A translation of Building ETL pipelines with Clojure and transducers to self-hosted ClojureScript.
Motivation: I was curious if this code could be cleanly translated to self-host, using Planck's IO facilities and what the performance difference might be for that environment when using transducers.
The code is in the etl-pipeline.core namespace.
Start up Planck, setting it to use src
for code:
$ planck -c src
Load the code and change to the namespace:
(require 'etl-pipeline.core)
(in-ns 'etl-pipeline.core)
Create a dummy JSON file:
(create-file)
Time processing without transducers:
(time (process ["/tmp/dummy.json"]))
(time (process (repeat 8 "/tmp/dummy.json")))
Time processing with transducers:
(time (process-with-transducers ["/tmp/dummy.json"]))
(time (process-with-transducers (repeat 8 "/tmp/dummy.json")))

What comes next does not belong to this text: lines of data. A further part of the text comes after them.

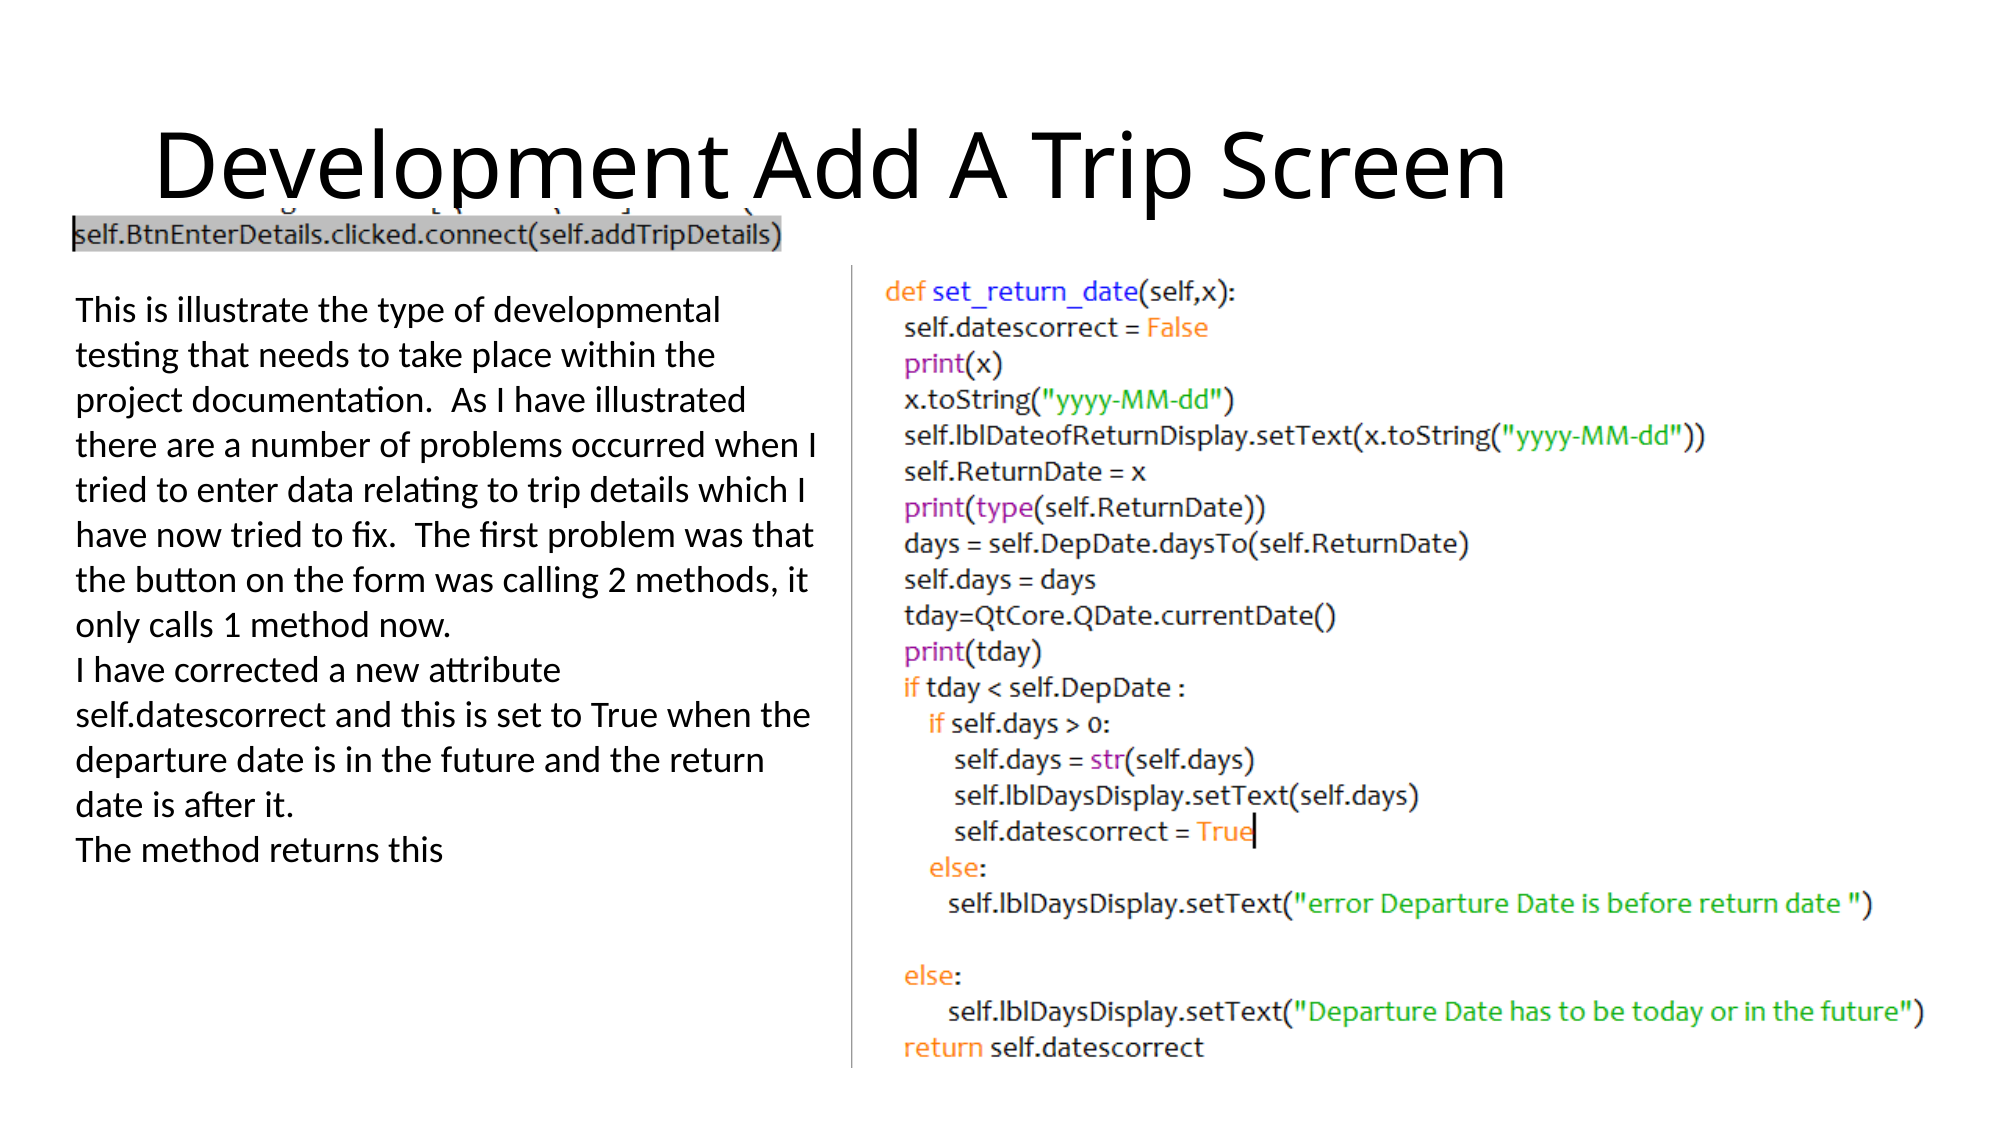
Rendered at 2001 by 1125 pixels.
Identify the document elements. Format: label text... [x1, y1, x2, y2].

picture [60, 208, 799, 267]
picture [851, 265, 1940, 1068]
text_box This is illustrate the type of developmental testing that needs to take place within the project documentation. As I have illustrated there are a number of problems occurred when I tried to enter data relating to trip details which I have now tried to fix. The first problem was that the button on the form was calling 2 methods, it only calls 1 method now. I have corrected a new attribute self.datescorrect and this is set to True when the departure date is in the future and the return date is after it. The method returns this [60, 277, 835, 877]
title Development Add A Trip Screen [137, 59, 1863, 278]
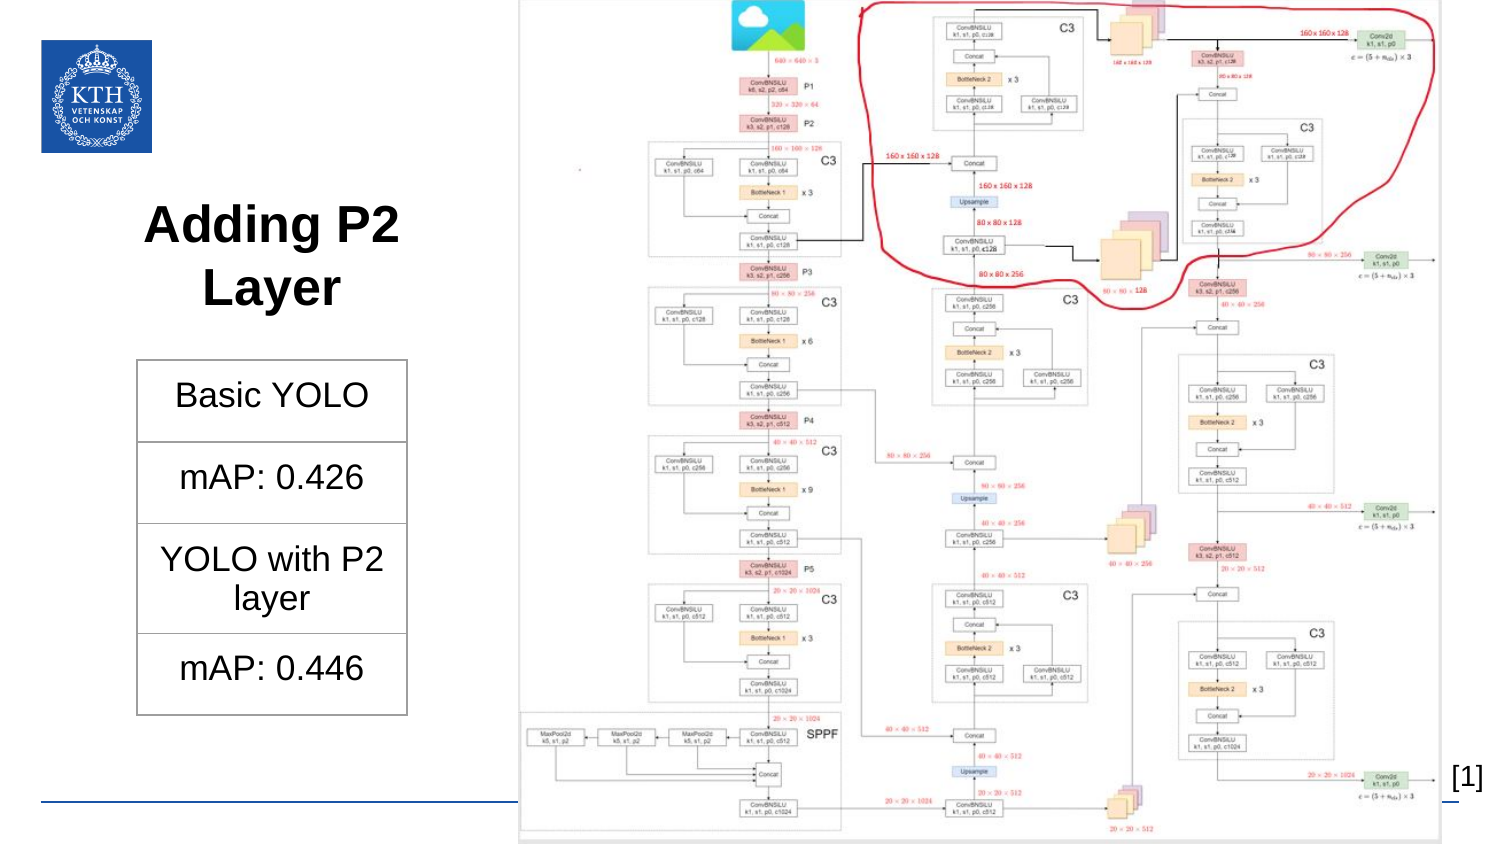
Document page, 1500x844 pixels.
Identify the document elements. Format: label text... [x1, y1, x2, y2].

picture [41, 40, 152, 153]
table_header Basic YOLO [138, 361, 406, 441]
table_cell mAP: 0.426 [138, 443, 406, 523]
table_cell YOLO with P2 layer [138, 524, 406, 633]
table_cell mAP: 0.446 [138, 634, 406, 714]
title [1] [1446, 740, 1500, 810]
picture [517, 0, 1442, 844]
title Adding P2 Layer [63, 174, 481, 333]
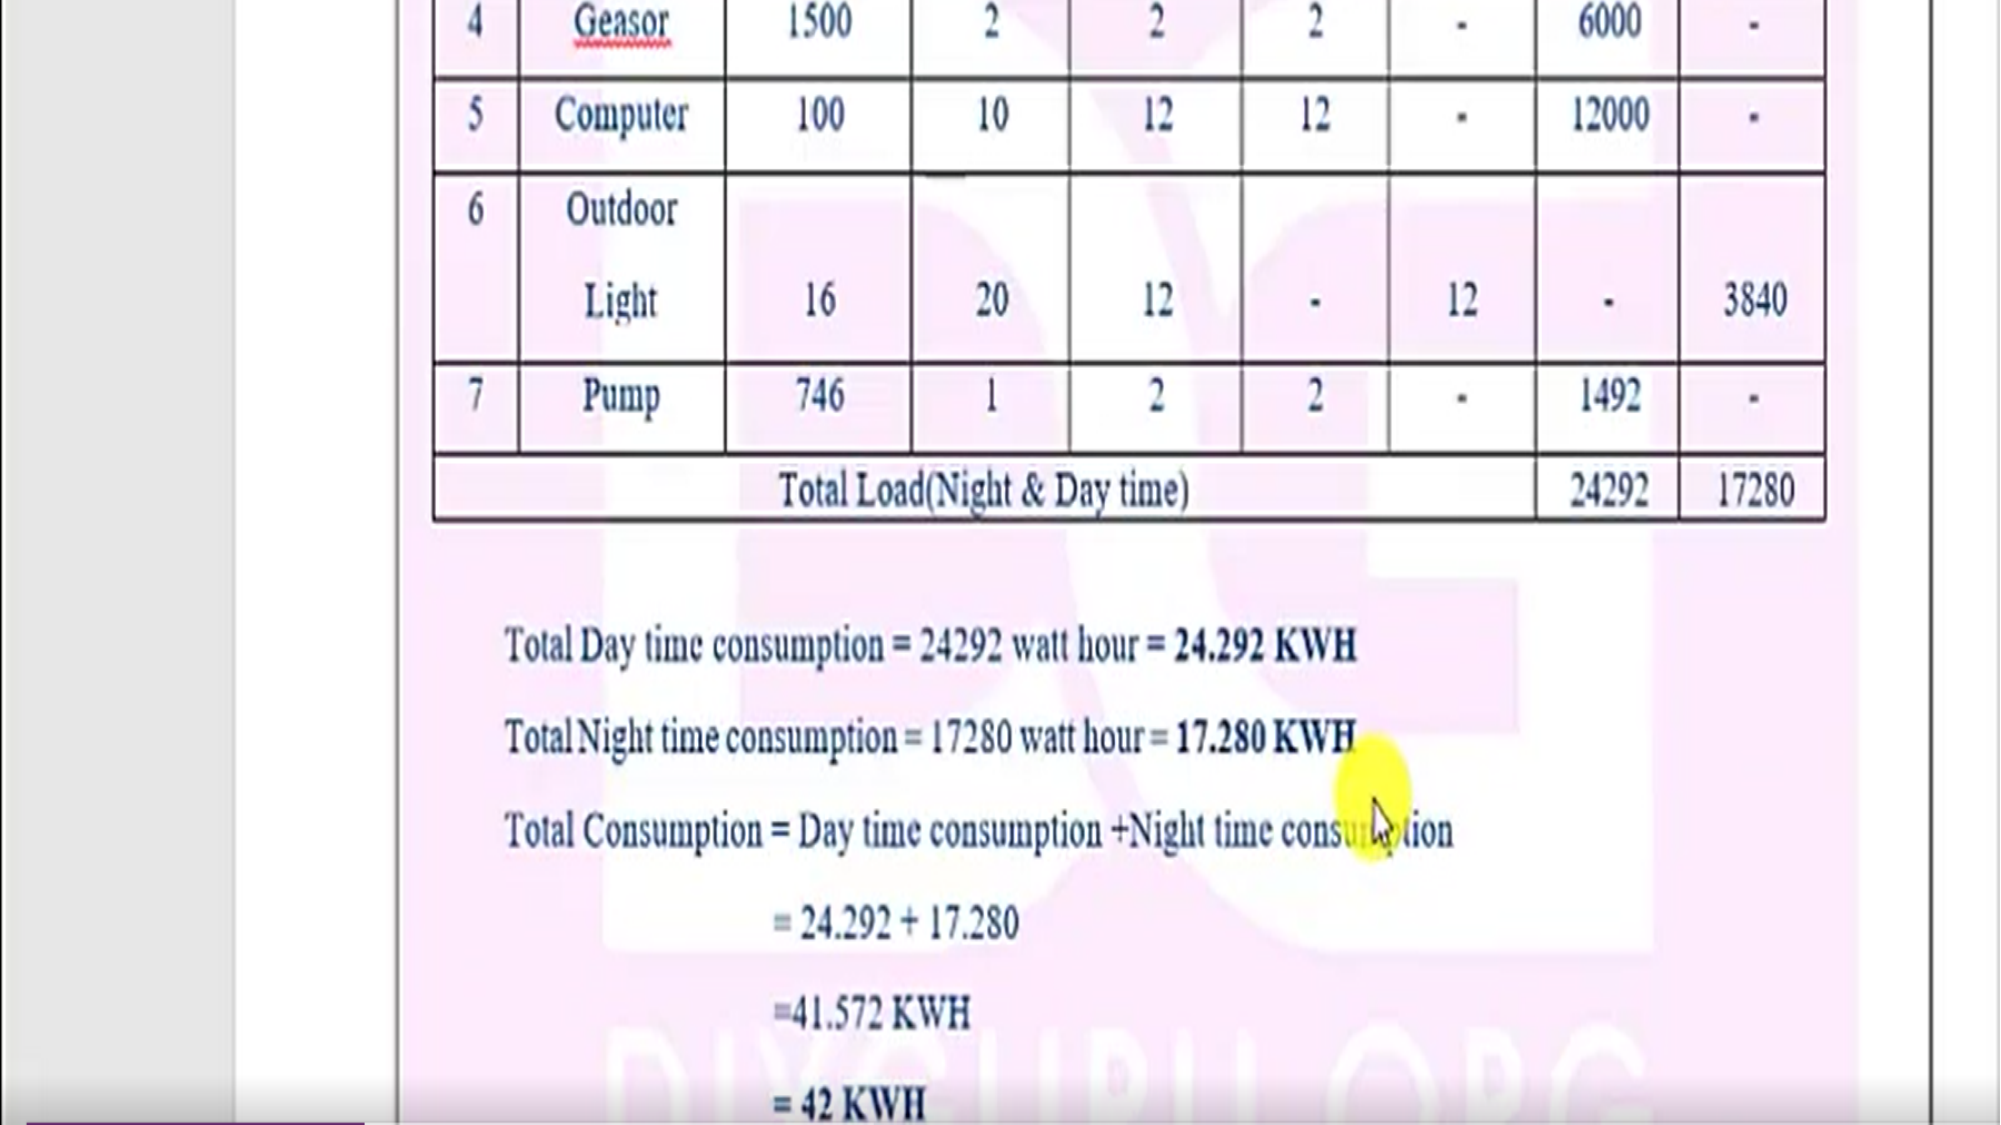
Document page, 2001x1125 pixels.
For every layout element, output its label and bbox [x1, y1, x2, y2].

list [0, 0, 2000, 1125]
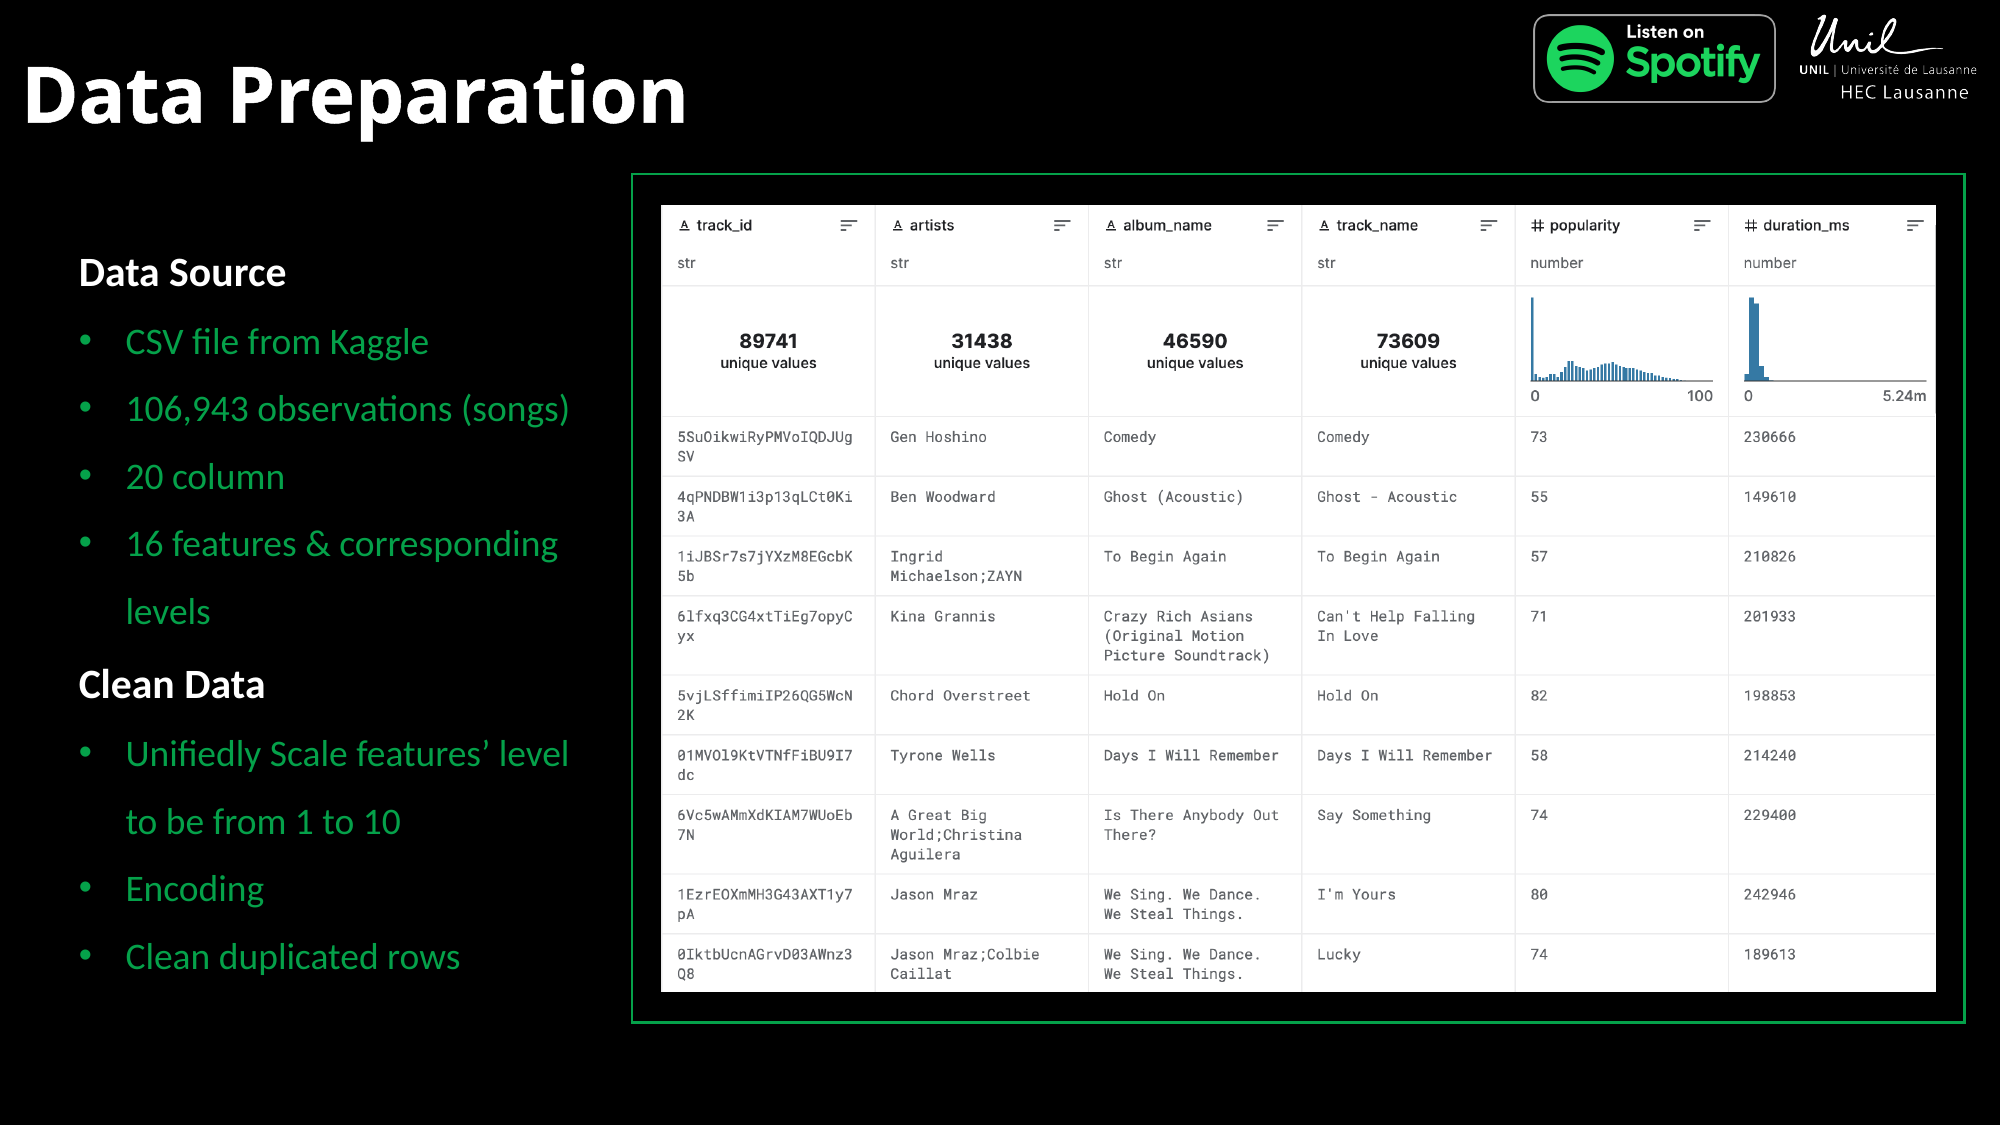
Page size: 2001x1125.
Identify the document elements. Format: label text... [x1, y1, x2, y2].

text_box Data Source CSV file from Kaggle 106,943 observations (songs) 20 column 16 features & corresponding levels Clean Data Unifiedly Scale features’ level to be from 1 to 10 Encoding Clean duplicated rows [63, 211, 604, 985]
text_box [631, 173, 1966, 1024]
text_box Data Preparation [0, 0, 711, 148]
picture [660, 205, 1936, 992]
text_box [1532, 14, 1977, 104]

Processing without transducers:
1 file:
Clojure: 2857.870524 msecs
Self-host: 8620.306281 msecs
8 files:
Clojure: 29106.211138 msecs
Self-host: 72213.714800 msecs
Processing with transducers:
1 file:
Clojure: 2595.401761 msecs
Self-host: 7374.490957 msecs
8 files:
Clojure: 19478.215058 msecs
Self-host: 60890.650729 msecs
Interestingly, Planck without transducers ends up using about 1 1/2 cores, while with transducers, it uses 1 core. (Perhaps this reflects JavaScriptCore collecting garbage in the non-transducers use case.)